# AR North America AR 118 1500 PSI ELECTRIC PRESSURE WASHER



## knotscott (Nov 8, 2007)

*AR North America AR 118 1500 PSI Electric Pressure Washer*

Not exactly a woodworking tool, but it's useful enough around the house that it merits a mention...

The AR118 is a compact portable electric power washer. It’s not be in the same league as a $1500 commercial grade gas powered washer, but it’s plenty capable for average residential use, and is an excellent bang for the buck. It’s small, lightweight, inexpensive, and very portable. It does an excellent job on vinyl siding, patio furniture, concrete, paint and stain removal from decks, and is great at prerinsing major dirt off the car, though you’ll still need to wash with soap and a sponge to remove the road film. The adjustable spray nozzle adjusts easily from a light mist to hard cutting beam of water.

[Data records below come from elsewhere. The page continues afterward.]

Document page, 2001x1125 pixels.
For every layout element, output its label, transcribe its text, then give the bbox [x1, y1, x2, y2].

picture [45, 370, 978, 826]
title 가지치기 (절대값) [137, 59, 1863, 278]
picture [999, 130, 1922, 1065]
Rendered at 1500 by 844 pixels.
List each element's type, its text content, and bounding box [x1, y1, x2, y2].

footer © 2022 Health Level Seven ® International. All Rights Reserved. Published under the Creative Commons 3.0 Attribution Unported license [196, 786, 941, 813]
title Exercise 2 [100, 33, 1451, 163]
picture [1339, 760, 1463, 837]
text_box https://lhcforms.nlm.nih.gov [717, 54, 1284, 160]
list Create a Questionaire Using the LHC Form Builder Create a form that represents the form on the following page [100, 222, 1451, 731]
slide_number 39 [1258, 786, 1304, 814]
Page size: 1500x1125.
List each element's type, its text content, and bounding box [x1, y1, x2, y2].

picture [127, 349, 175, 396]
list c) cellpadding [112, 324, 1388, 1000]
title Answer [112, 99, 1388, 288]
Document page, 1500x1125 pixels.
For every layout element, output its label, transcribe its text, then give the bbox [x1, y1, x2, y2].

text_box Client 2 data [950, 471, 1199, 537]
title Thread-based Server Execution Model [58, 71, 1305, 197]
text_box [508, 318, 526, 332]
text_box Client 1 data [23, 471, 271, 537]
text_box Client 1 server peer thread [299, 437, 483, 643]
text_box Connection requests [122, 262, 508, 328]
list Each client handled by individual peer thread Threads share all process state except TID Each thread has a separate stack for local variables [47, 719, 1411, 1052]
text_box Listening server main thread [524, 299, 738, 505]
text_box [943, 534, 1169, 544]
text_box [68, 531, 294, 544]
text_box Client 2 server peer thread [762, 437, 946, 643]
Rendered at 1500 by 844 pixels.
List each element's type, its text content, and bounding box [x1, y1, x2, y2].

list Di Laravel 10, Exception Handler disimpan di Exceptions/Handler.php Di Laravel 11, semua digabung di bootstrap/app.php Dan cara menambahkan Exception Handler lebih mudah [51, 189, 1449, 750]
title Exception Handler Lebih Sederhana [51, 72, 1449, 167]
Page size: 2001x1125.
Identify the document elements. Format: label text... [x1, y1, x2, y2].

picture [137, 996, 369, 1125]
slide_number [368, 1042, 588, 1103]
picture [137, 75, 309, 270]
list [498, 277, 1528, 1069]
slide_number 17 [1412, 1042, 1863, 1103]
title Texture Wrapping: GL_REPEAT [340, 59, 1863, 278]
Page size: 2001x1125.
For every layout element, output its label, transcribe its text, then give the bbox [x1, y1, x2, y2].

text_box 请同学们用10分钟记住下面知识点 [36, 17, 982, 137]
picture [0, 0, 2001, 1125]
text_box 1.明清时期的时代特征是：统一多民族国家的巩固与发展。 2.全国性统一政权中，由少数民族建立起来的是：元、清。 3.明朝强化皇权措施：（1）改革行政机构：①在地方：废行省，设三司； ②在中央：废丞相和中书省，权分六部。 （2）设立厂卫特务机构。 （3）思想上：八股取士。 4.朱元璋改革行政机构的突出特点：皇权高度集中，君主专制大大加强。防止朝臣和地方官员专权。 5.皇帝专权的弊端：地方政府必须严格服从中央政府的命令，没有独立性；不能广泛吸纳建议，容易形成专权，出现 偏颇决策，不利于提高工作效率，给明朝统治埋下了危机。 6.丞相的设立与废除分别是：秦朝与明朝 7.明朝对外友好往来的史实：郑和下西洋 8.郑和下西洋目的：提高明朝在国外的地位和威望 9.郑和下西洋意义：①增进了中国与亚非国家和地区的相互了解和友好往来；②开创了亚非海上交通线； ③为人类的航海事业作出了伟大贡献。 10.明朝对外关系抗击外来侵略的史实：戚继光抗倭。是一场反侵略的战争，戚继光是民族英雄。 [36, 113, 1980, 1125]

The attachments go together quickly and easily, and it seems surprisingly well made for the price. I’ve run it for hours at a time without a whimper from it. For such a low cost unit, I’ve got a lot of confidence in the build quality of this pump and motor. On a more critical note, the hose is a little stiff, and some water does leak from the hose attachment. The storage compartments for the nozzle attachments are handy, but the cord storage area is far too small for the entire cord that’s included….you can only wrap about 1/3 of the cord around it before it’s full.


I was a little concerned that a pressure washer for < $100 might be nothing more than a glorified squirt gun, but this one is a really useful tool at a great price. I’d certainly expect more from a more expensive unit, but overall I don’t know how much more I could expect from an electric power washer at this price point.


----------